● **SOURCE DOCUMENT**:
______

I didn't feed any special food. Just your typical dry fish food, and the occassional baby brine shrimp treats. They love the treats  :Smile: .

----------


## ronald_t80

Hi all, abit off topic....BUT anyone got a picture of ember tetra? and is it suitable for 1ft cube setup? Thanks!

----------


## wasabi8888

yes.. suitable for 1 ft cube tank, but no more than 6, in my opnion

----------


## valice

> Hi all, abit off topic....BUT anyone got a picture of ember tetra? and is it suitable for 1ft cube setup? Thanks!


This is how a Ember tetra looks like.



But you usually wouldn't see it so orange in a LFS. The deep orange colouration comes after the fish is stable in your tank.

----------


## Quixotic

Well, if heavily planted and very well filtered, you may get by with stocking more as they don't grow very big, about 2cm SL.

----------


## ronald_t80

> This is how a Ember tetra looks like.
> 
> But you usually wouldn't see it so orange in a LFS. The deep orange colouration comes after the fish is stable in your tank.


 

Thanks valice....thought i saw this fish somewhere after seeing the pictures. Will get about 9 for the 1ft cube....hope its enough.

----------


## andrewtyr

wow, that is really deep colouration. I thought it is quite a plain fish among the others in LFS

----------


## valice

These guys have been with me for nearly 2 years. So are very stable and all have this deep colouration.

----------


## lowell

what's the maximum size of ember tetra? thanks.

----------


## Quixotic

lowell, see post #12.

----------


## angelo

I got 8 of them last Sunday. Two of them in deep orange now. However, the rest are still very light. Is it those two in deep orange are male and the rest are female?

----------


## Quixotic

Considering it has only been a few days since they were in the tank, it may be still too early to tell. As mentioned, some will take weeks to settle down and show their colours.

However, it is said that males are more richer in colour than females. The other way to tell the sex of the adults is by the size, where females are generally larger and deeper bodied than males.

----------


## Shadow

I wonder if ember tetra still schoolling after long time in the tank.

----------


## angelo

Quixotic, Thanks for sharing.

Three of them are smaller in size but richer in colour, should be male. The rest should should be female because they are much lighter in colour and "fat".

Shadow, mine don't school that often. Not too sure why. May be not enough quantity.

______

● **RECORDS**:
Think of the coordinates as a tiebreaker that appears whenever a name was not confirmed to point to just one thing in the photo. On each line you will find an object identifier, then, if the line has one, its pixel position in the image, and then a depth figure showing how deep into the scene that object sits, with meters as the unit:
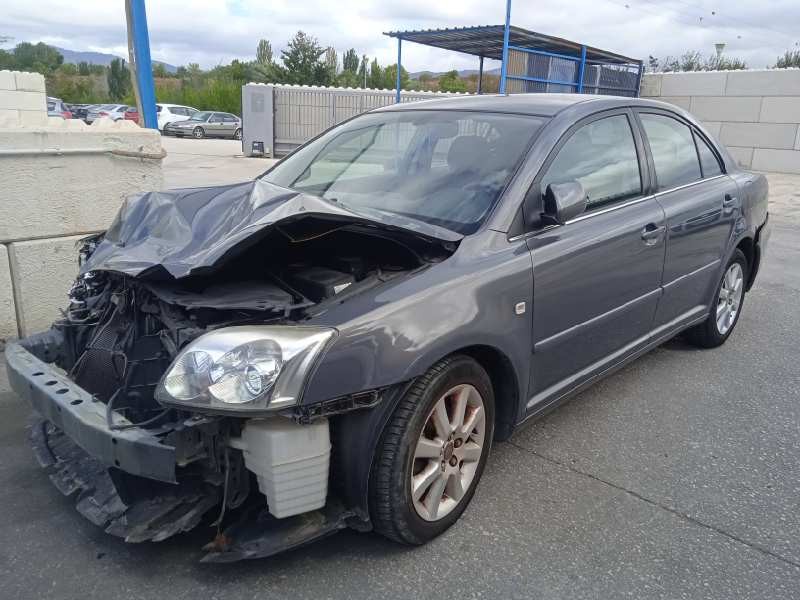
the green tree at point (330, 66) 41.65
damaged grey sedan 2.22
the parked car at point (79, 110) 33.72
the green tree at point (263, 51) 65.56
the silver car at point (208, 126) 31.66
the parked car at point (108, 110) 31.62
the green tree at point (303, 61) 40.75
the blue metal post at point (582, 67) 16.34
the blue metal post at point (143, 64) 5.62
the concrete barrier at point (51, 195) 4.44
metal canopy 14.80
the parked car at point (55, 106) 23.08
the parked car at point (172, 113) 31.99
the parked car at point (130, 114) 26.55
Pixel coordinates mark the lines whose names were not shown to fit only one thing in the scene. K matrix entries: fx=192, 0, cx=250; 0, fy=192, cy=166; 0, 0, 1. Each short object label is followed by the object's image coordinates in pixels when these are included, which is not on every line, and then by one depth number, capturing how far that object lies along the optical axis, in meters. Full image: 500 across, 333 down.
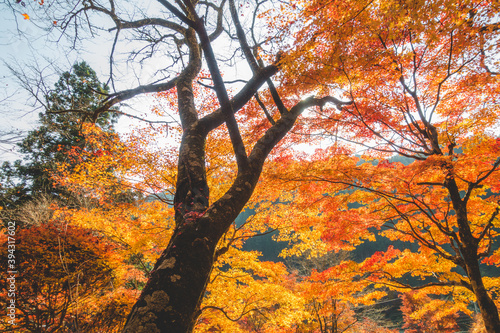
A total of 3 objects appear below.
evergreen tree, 12.13
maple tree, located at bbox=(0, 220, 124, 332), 4.16
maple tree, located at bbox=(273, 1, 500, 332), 3.08
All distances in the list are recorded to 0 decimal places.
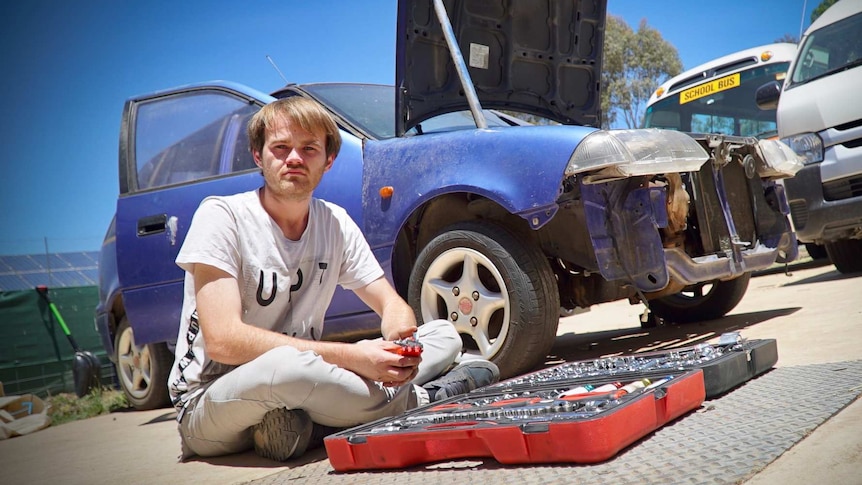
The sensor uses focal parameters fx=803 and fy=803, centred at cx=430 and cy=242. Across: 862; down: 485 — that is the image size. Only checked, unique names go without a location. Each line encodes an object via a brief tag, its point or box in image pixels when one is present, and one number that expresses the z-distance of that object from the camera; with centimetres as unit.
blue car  369
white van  595
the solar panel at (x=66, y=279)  1119
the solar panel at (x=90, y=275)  1218
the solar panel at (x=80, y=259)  1190
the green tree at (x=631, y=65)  3144
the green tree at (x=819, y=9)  2739
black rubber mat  195
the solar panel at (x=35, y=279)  1047
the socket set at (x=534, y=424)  208
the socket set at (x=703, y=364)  276
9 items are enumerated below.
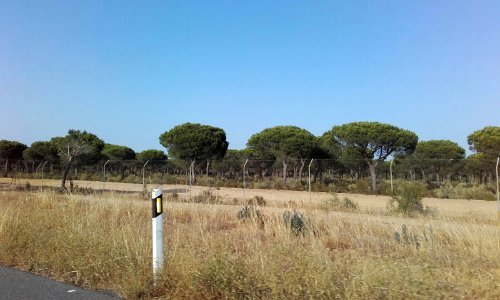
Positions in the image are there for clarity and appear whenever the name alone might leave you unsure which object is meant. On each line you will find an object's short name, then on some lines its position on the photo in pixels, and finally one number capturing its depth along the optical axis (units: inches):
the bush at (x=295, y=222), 364.5
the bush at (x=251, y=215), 443.0
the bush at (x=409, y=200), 664.5
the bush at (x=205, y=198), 858.4
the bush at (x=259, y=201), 855.1
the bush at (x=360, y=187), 1187.2
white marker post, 230.8
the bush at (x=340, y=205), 655.1
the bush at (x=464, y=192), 1072.2
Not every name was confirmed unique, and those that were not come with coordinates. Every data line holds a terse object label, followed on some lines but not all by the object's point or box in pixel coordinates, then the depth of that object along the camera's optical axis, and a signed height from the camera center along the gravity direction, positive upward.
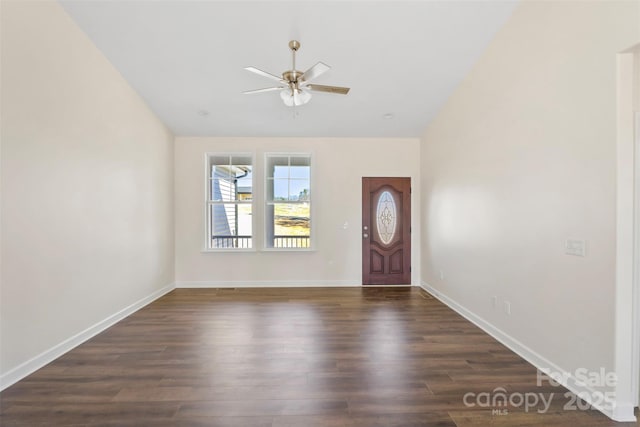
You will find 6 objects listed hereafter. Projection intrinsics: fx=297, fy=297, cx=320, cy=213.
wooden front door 5.67 -0.42
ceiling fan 2.73 +1.25
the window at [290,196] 5.75 +0.26
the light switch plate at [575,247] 2.17 -0.29
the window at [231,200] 5.70 +0.18
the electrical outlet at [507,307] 3.02 -1.01
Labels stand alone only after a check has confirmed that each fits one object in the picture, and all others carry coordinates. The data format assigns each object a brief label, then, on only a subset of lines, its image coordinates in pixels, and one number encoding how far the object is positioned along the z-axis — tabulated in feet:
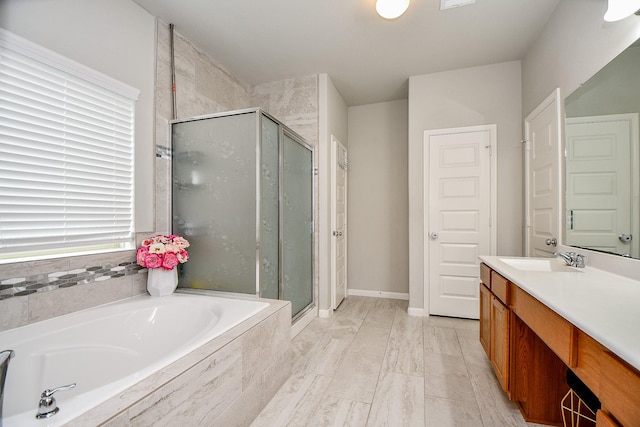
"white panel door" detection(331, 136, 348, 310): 10.47
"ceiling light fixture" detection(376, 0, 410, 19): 6.04
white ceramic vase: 6.30
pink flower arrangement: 6.08
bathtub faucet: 2.49
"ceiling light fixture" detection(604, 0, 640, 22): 4.10
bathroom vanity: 2.24
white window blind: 4.39
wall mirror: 4.17
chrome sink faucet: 5.31
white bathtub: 3.29
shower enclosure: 6.64
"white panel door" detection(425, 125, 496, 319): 9.41
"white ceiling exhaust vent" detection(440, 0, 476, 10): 6.47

______

● **INSTRUCTIONS**:
**a)** Repeat the stretch of the ember tetra thread from "I got 8 of them" through "bodied than males.".
**b)** Answer these questions on the ember tetra thread:
(i) What is the most ember tetras wasabi8888 would keep in a 1 ft cube tank?
(ii) How many ember tetras did angelo get last Sunday?
(iii) According to Quixotic, how do adult females generally differ in size and body shape from males?
**c)** Carry the ember tetra thread on past its final post.
The listing has nothing to do with the ember tetra forum thread.

● **RESPONSE LIST**:
**a)**
I got 8 of them last Sunday. Two of them in deep orange now. However, the rest are still very light. Is it those two in deep orange are male and the rest are female?

----------


## Quixotic

Considering it has only been a few days since they were in the tank, it may be still too early to tell. As mentioned, some will take weeks to settle down and show their colours.

However, it is said that males are more richer in colour than females. The other way to tell the sex of the adults is by the size, where females are generally larger and deeper bodied than males.

**b)**
(i) No more than 6.
(ii) 8.
(iii) Females are generally larger and deeper bodied than males.

**c)**
----------


## Burnz

One question, how do i identify an ember tetra in the aquarium shop as they are usually not that rich in color initally?

----------


## Quixotic

Ask the LFS? Ember tetra is the trade name, so LFS will normally identify them with that name.

FYI, their scientific name is _Hypherssobrycon amandae_.

----------


## Burnz

opps, i meant apart from asking LFS, wonder if there is any traits to look out for in the uncolored ember, because sometimes cant really differentiate between different species of tetras. Thanks.

----------


## Quixotic

Burnz, the fish grows to around 2cm SL (standard length = from snout to base of caudal fin).

Here is a close-up image (courtesy of hwchoy) for your reference.


Go with the size, the patch on the dorsal fin, the shape of the snout and fins, this fish should be pretty recognisable.

In case you are not too familiar and may confuse tetras with boraras/rasboras, tetras generally have an adipose fin which is absent in boraras/rasboras.

----------


## Burnz

ah, that picture was great help Quixotic, thank you. now that i can be almost sure of Ember tetra when i see one, i can ponder over what other species of fish i can mix with it in my tank. Kind of hard to decide  :Opps:

----------


## NOVA

waking up an old post.. whoow, lot's of dust  :Razz: 

I bought 20 Ember and 20 Ruby. They are so tiney that Amano Shrimp are trying to hunt them down! Not even mentioning the huge Mollies! wouldn't be a smart idea keeping them (Mollies), i guess.
I think that the softer the water are, the better they feel thus showing their amazing color.
Sadly, I don't have a RO system. But they are in a heavily planted tank.

What do you think about my speculation regarding the RO system?

P.S. I'll update on their coloration if you wish.

Thanks.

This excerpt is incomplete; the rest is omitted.